Based on work by Kelsey Aldersley and Isabella Murray
Written and directed by Isabella Murray and Revena Correll Trnka
With devising from Adam Herbert and David Bowers-Mason

Duct Taped On


Run Time: 60 minutes
Times: 8-11 March, 8pm
Location: Meanwhile Gallery, 2/99 Willis Street
Tickets: $8-$10

https://fringe.co.nz/show/the-butler-did-it

And good old fashioned murder mystery. The Butler Did It is an absurd, interactive comedy, featuring Wellington’s best detective, and the other one. The superintendent has been murdered in the art gallery and Detectives Didit and Dunnit only have 60 minutes to solve the case before the rest of the Lower Hutt police arrive and take over. Everybody’s a suspect as they follow the clues and twist to try and untangle the mystery.

The Butler Did It is an interactive show – the audience will be spoken to directly and asked for responses, but will not need to step into the performance space. The show is based on the two most prevalent detective tropes – the callous genius and the bumbling idiot.


Starring Adam Herbert (Detective Didit) and David Bowers-Mason (Detective Dunnit)


Theatre ,


60

50 minutes of well-dressed chaos and clumsiness that has the audience in fits of laughter

Review by Talia Carlisle 10th Mar 2023

Brush off your bowler hat and pull up your braces for the night that promises to be “unlike any art gallery opening before” – and that is an understatement. 

Witnesses of The Butler Did It by Duct Taped On arrive at Meanwhile Gallery to find a warning that this is an interactive show which features death, fake weapons, loud noises, and antagonistic views of Lower Hutt (well, what show doesn’t…?)

The rest we are yet to discover.

The beautiful open space of Meanwhile Gallery on Willis St is so perfect for a performance venue that it is my second visit there – and my second time being part of a murder mystery in this venue.

The curated Wellington panoramic paintings on the wall remind me I should really visit when there isn’t a death on the cards. But yay for offering Wellingtonians a muliti-faceted entertainment experience complete with canapes and a mystery to solve.

I’m not sure if you can call this a mystery when the killer is named in the title. But don’t worry this isn’t a spoiler, since the plot and characters move so fast it’s almost impossible to keep up. 

I find myself captivated by the Mission Impossible style stunts and fast-paced banter of Tweedle-Dunnit and Tweedle-Didit (my personal preferred nicknames for the two bumbling detectives). These murder professionals and stuntmen don’t have far to move in the small venue, and instead utilise props and their own specially created artworks to paint the picture.

They both embody a bumbling genius trope, rather than one or the other, and can’t agree on anything – often correcting each other and themselves which makes the characters seem less confident about what they are saying, and therefore the story harder to follow. 

It is left to the audience to imagine the crime scene, the suspects, the crime, the murderer and our own version of events since the detectives seem too distracted chasing balls of yarn to fully string us along with their version of events.

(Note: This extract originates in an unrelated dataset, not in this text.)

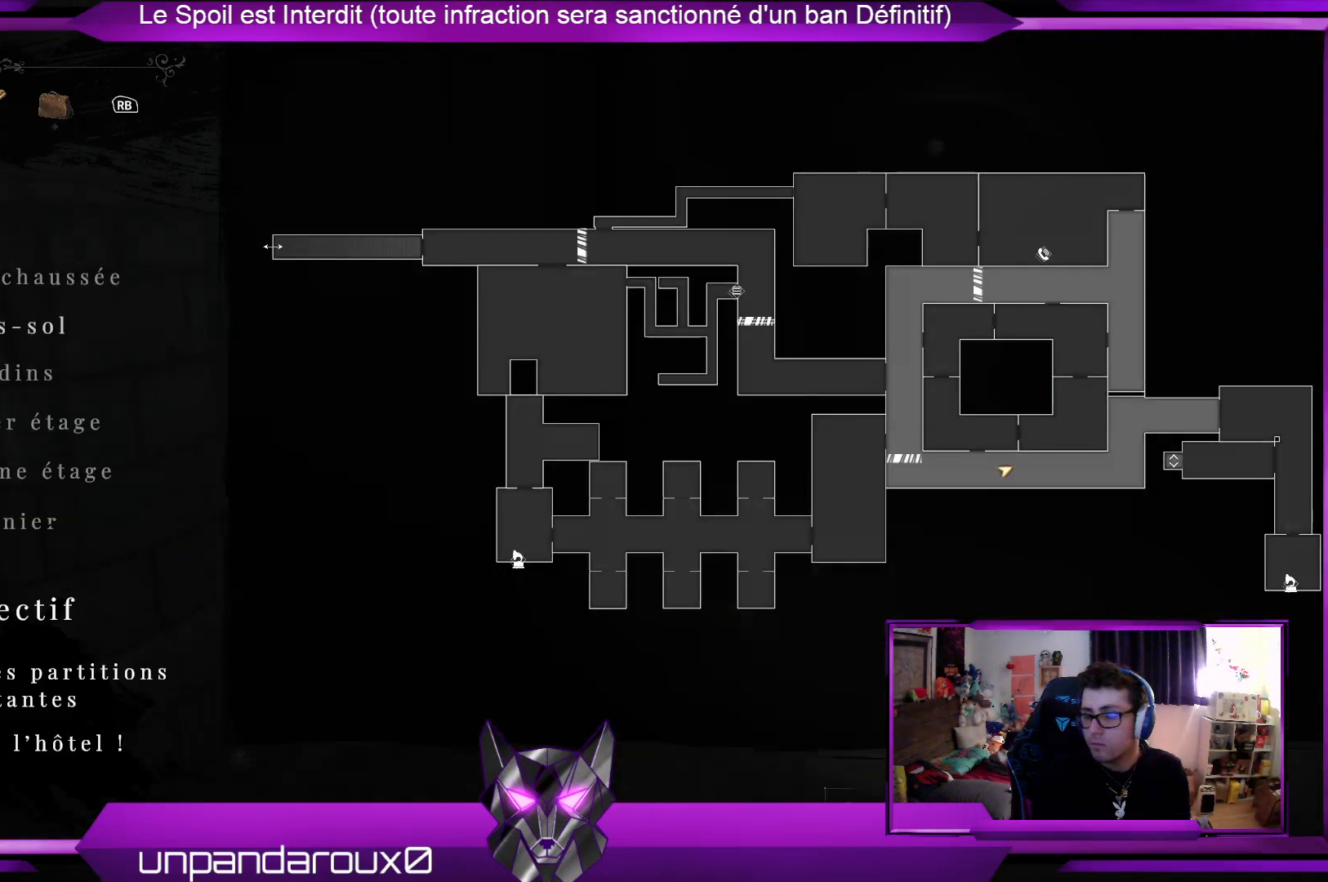
{"buttons": [], "left_stick": "center", "right_stick": "center", "events": [[34, "SELECT", "up"]]}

We all end up in a tangled mess – literally – which I believe is rather the point of this speckled, confetti-laiden detective story that is one for the memory bank.

The commitment to chaos from Detectives Didit (Adam Herbert) and Dunnit (David Bowers-Mason) are applaudable as no crumb is left uninspected, nor canape unthrown at the gallery’s Receptionist (co-writer Isabella Murray). Their nemesis, the Garden Picnic Killer is also nowhere to be found.

Audience members are called upon to join the interrogations, offer recommendations or high-five the detectives who are very keen to congratulate themselves on their assumptions before U-turning on their predictions another 17 times a minute.

I wonder if they remember us the rest of the time, treating us like pretty wallpaper and even using people as hooks, which I did worry was a choking hazard, but don’t worry, there is a warning about that too!

All in all, it’s 50 minutes of well-dressed chaos and clumsiness that has the audience in fits of laughter, and the actors in a fitter shape with all the leaping and death scenes. 

Added to which, there are some good lines thrown in by the writing team of Isabella Murray and Revena Correll Trnka, based on work by Isabella and Kelsey Aldersley, with devising by Adam and David.

My favourite line is, “There is no back and forth, there’s only forth,” and heading forth into the world is an abrupt transition after tonight’s Fringe show experience.

The last thing you would want from a Fringe show is something expected, and so I am grateful to experience something new, something old, some balloons, and this Duct Taped On show, finally! So head forth and see them while you can, if you dare. Warning: it’s a tangle you can’t escape so bring some wire-cutters – you might need them.